In yesterday's Irish Times there was legal notice of the imminent fate of Chartbusters, the country's 2nd largest home entertainment retail outlet.
The purpose of the notice was to alert creditors that a petition for the winding up of the company was presented to the High Court on July 12. The petition will be heard on August 11.
This is the latest twist in the downward slide of the company's fortunes over the last few years. Its viability may have been dealt a final blow by the recent regulation of the tanning booth business into which the company had diversified.
Chartbusters went into examinership in early 2009 and the Judge overseeing the case, Mr Justice Peter Kelly, was highly critical of company founder Richard Murphy at the time, reportedly accusing him of "sharp practise" and "sleveenism" in his treatment of a major creditor who was seeking to have the company wound up.

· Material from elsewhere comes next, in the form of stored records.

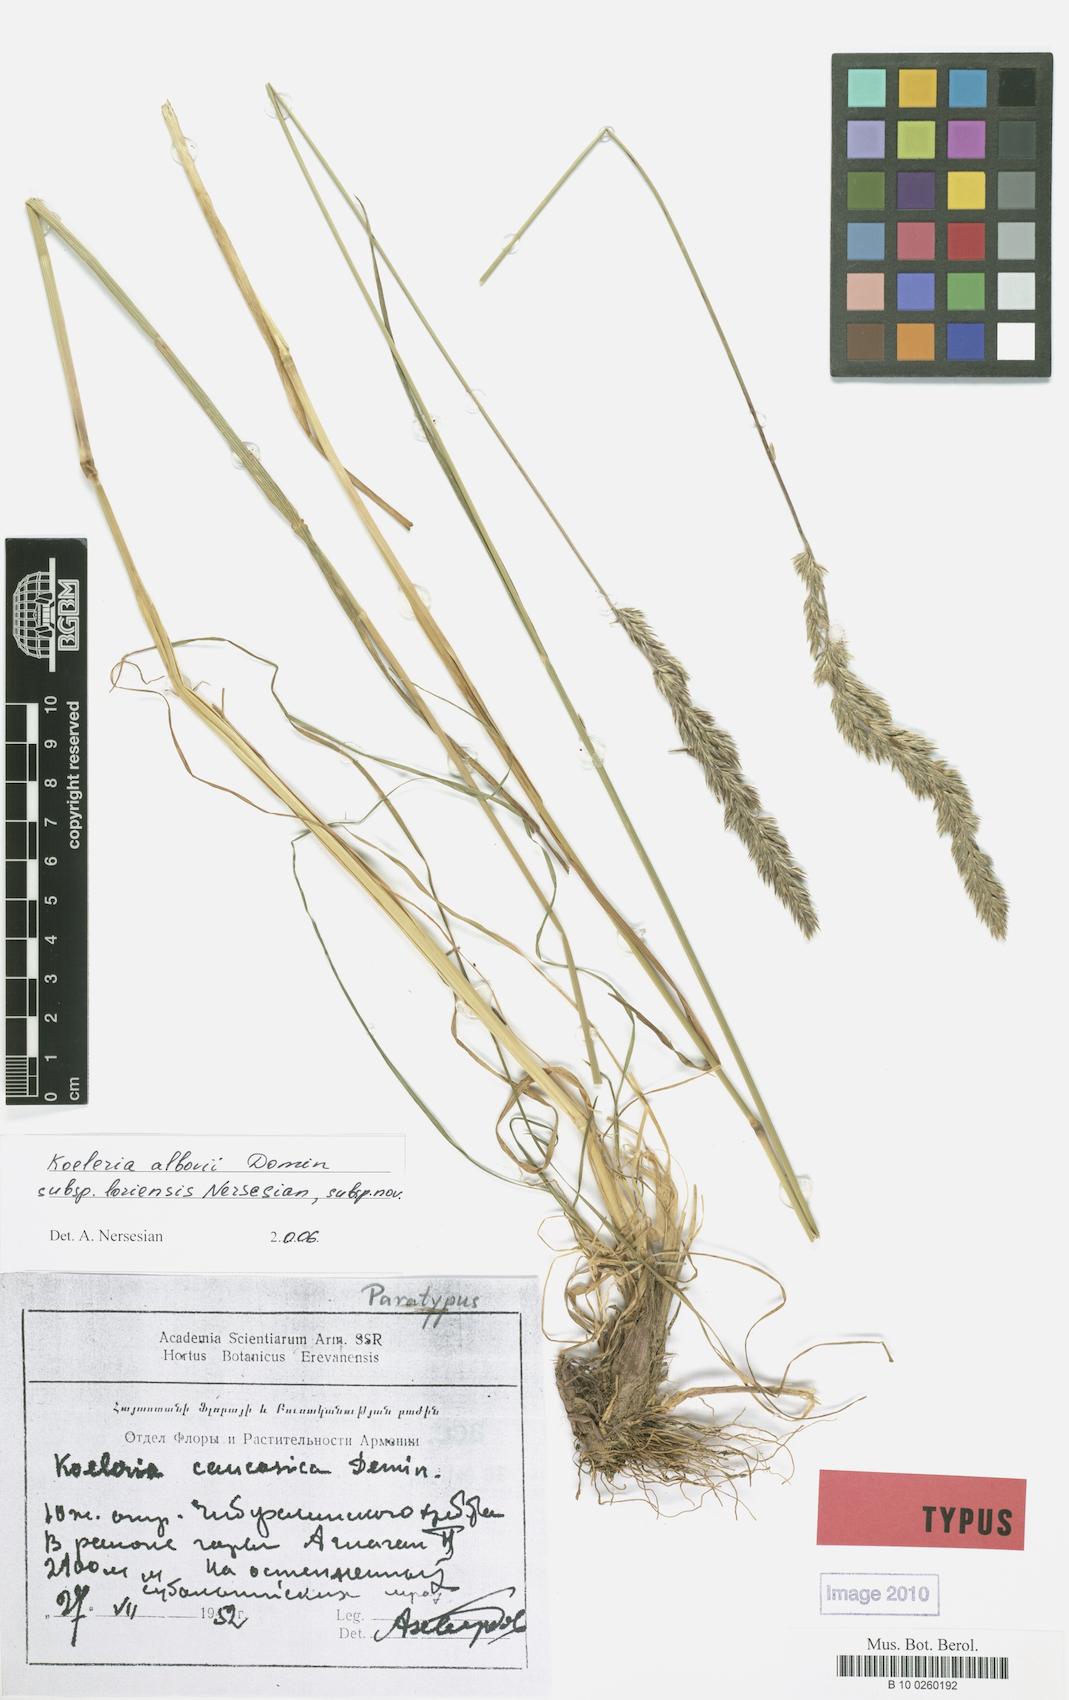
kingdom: Plantae
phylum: Tracheophyta
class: Liliopsida
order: Poales
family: Poaceae
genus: Koeleria
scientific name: Koeleria eriostachya
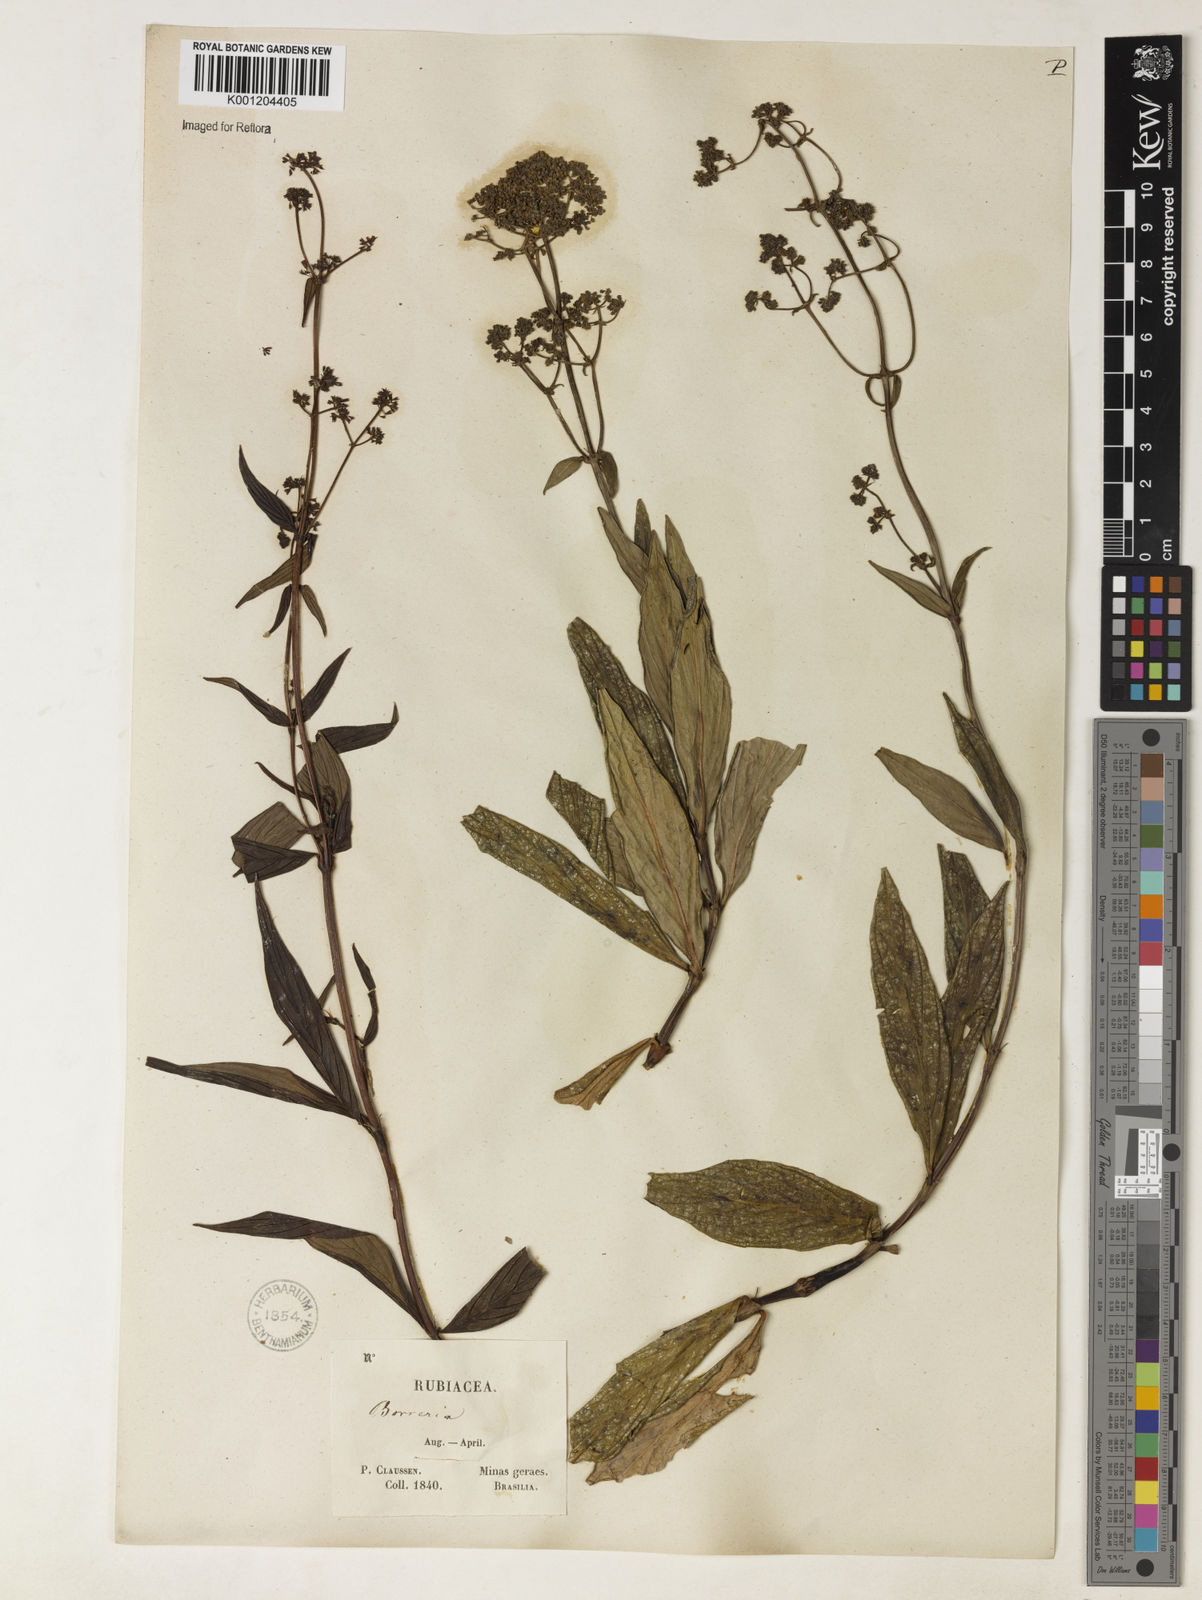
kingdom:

The company had 37 stores and employed 267 people at the time of the examinership while creditors were then owed a total of €19.8m. The restructured Chartbusters was intending to retrench with the 20 outlets said to be operating profitably at the time. A year and a half later it looks as if that has not worked.
The whole area of home entertainment has been undergoing a major shift over the last few years. The mass market retail rental model that first bloomed on the streets of our cities and towns with VHS tape and then gaming is possibly coming to the natural end of its existence.
Here as elsewhere people's attention, particularly that of the under-thirties, has shifted to the online sphere, whether it be video on demand, DVD purchase, online gaming or illegal streaming. And the older demographic has shifted either to satelite viewing or the many DVD-by-post options.
While some of the niche outlets may survive, 'Going down the video-shop' is fast becoming a thing of the past. Like the cassette tape, only quicker.